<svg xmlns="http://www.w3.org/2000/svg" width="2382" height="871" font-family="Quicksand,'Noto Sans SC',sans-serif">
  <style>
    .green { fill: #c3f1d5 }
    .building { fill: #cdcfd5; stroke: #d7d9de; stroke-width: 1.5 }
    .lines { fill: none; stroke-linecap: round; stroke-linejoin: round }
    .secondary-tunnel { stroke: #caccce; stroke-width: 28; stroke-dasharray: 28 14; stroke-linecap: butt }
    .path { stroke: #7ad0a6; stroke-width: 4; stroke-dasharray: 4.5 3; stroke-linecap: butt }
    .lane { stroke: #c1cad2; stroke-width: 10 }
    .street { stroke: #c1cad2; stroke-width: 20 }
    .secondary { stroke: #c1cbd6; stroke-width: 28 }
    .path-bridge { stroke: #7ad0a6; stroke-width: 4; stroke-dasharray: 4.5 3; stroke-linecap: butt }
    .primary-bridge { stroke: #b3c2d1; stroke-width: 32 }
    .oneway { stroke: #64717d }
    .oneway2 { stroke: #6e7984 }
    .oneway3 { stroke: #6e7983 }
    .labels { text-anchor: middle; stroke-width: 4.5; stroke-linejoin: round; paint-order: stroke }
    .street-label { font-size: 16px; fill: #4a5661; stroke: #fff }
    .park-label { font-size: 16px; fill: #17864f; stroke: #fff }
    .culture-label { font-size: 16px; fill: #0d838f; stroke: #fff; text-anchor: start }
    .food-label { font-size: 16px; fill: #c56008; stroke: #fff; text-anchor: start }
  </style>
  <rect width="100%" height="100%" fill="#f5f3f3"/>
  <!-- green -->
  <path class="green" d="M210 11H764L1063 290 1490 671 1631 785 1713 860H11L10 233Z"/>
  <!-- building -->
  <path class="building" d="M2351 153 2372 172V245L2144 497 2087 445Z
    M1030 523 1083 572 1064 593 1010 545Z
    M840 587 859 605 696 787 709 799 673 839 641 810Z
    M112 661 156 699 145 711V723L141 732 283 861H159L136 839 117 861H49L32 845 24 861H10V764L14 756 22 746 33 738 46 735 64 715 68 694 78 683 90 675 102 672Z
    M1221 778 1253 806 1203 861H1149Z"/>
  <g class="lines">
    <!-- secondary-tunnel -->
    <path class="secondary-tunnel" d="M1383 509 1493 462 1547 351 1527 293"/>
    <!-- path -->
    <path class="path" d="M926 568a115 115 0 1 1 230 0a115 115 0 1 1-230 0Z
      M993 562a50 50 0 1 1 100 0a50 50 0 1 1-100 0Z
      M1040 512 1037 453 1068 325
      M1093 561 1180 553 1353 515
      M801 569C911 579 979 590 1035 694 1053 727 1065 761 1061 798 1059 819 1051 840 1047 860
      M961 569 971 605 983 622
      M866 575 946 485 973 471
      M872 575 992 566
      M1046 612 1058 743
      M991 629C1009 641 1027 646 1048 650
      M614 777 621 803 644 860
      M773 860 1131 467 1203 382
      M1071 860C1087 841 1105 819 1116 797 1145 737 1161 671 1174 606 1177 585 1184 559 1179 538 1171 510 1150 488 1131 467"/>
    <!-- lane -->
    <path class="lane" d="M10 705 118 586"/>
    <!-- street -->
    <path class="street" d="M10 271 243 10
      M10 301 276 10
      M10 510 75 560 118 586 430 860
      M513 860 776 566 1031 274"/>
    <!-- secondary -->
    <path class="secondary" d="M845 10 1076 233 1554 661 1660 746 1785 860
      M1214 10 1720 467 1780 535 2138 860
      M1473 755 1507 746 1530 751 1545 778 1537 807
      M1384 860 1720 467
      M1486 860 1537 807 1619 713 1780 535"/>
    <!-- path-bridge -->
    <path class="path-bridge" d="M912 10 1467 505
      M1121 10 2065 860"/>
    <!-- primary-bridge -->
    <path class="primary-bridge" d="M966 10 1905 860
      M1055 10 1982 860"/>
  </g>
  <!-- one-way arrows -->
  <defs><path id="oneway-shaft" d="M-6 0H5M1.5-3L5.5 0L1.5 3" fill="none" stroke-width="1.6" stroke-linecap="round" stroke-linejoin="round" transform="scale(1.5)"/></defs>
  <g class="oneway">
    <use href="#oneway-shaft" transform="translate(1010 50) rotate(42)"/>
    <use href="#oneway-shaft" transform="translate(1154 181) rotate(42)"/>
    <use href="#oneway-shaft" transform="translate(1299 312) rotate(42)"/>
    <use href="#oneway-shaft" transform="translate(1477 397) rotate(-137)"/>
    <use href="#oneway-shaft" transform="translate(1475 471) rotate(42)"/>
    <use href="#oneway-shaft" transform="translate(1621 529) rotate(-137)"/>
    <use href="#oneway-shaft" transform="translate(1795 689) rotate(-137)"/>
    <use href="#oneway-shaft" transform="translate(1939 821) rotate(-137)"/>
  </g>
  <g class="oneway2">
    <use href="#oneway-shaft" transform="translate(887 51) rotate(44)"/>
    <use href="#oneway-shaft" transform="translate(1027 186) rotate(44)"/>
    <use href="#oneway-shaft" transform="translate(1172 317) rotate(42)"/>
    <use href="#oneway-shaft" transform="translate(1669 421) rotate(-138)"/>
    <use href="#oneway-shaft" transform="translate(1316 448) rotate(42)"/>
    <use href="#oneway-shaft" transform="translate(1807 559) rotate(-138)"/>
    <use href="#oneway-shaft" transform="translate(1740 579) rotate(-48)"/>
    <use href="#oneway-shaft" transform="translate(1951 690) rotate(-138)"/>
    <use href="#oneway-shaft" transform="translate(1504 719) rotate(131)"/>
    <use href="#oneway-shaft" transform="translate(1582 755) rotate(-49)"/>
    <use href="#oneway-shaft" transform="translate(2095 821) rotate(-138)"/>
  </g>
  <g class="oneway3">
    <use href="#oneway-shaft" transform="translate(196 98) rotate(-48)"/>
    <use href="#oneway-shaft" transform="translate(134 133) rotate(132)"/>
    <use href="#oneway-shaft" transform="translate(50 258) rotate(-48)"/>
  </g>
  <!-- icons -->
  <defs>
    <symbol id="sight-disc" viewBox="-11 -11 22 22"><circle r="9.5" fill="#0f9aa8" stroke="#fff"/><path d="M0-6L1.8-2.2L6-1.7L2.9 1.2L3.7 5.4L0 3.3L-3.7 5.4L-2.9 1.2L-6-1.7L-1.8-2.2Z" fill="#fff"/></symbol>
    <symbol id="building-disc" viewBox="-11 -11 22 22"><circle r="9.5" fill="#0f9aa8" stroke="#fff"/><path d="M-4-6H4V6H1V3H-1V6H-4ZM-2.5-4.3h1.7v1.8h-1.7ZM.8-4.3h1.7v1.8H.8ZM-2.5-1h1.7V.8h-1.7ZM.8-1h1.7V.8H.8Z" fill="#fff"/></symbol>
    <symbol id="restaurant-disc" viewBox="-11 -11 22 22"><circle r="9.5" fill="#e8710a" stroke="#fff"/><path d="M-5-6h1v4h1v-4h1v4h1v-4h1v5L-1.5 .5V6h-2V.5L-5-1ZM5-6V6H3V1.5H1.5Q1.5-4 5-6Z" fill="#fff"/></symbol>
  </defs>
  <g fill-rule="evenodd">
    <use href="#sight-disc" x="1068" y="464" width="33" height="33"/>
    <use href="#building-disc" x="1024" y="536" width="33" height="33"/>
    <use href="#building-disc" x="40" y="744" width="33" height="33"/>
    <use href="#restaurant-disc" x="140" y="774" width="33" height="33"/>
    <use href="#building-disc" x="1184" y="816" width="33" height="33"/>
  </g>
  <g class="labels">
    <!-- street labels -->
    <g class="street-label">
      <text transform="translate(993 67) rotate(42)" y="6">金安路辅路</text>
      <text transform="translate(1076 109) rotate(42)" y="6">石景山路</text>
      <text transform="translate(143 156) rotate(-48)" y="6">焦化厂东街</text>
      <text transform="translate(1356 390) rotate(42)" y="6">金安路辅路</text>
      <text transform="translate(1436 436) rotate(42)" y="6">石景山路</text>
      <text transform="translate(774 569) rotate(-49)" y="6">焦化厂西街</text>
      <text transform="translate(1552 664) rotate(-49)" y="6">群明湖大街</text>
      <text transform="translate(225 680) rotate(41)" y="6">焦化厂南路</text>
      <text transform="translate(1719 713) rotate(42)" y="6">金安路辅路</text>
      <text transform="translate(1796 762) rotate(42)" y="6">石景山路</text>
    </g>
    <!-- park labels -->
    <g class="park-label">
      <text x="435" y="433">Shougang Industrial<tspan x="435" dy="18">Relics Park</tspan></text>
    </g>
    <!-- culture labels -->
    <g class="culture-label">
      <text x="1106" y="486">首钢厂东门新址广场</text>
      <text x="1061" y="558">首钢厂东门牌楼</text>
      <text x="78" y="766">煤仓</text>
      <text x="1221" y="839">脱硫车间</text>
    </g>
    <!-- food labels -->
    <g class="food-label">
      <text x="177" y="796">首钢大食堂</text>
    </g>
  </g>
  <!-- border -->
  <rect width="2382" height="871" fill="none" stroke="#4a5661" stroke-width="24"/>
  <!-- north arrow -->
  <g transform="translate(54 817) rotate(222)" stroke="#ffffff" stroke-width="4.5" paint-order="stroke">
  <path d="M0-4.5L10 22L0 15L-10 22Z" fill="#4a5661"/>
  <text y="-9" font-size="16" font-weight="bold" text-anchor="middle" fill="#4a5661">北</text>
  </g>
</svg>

..............................

▸ **WORK REQUIRED**:
Using the entries above, return exactly the lines from the line with "M866 575 946 485 973 471" to the line with "M773 860 1131 467 1203 382", counting both of those lines.

▸ **RESPONSE FOR THIS EXERCISE**:
      M866 575 946 485 973 471
      M872 575 992 566
      M1046 612 1058 743
      M991 629C1009 641 1027 646 1048 650
      M614 777 621 803 644 860
      M773 860 1131 467 1203 382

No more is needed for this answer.